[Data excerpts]
----------------------------------------
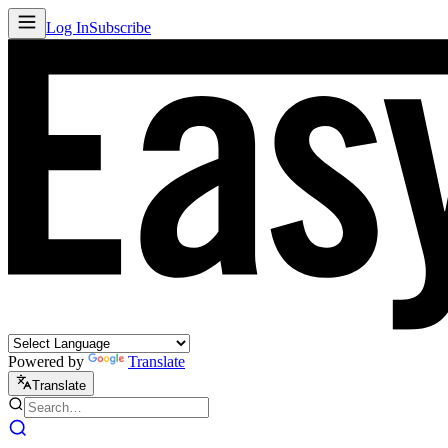
Log In
Subscribe
Powered by
Translate
Translate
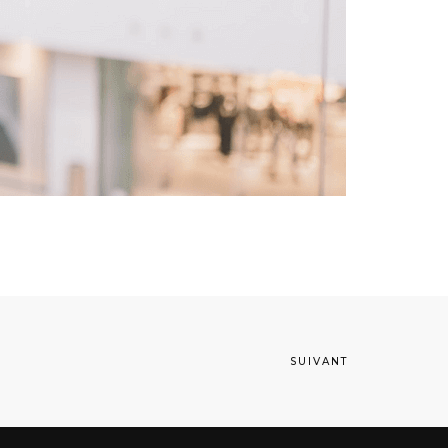
SUIVANT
----------------------------------------
> _What to work on_: Exactly repeat the data above; the pictures do not belong in your copy.

> _Your solution_:
Log In
Subscribe
Powered by
Translate
Translate
SUIVANT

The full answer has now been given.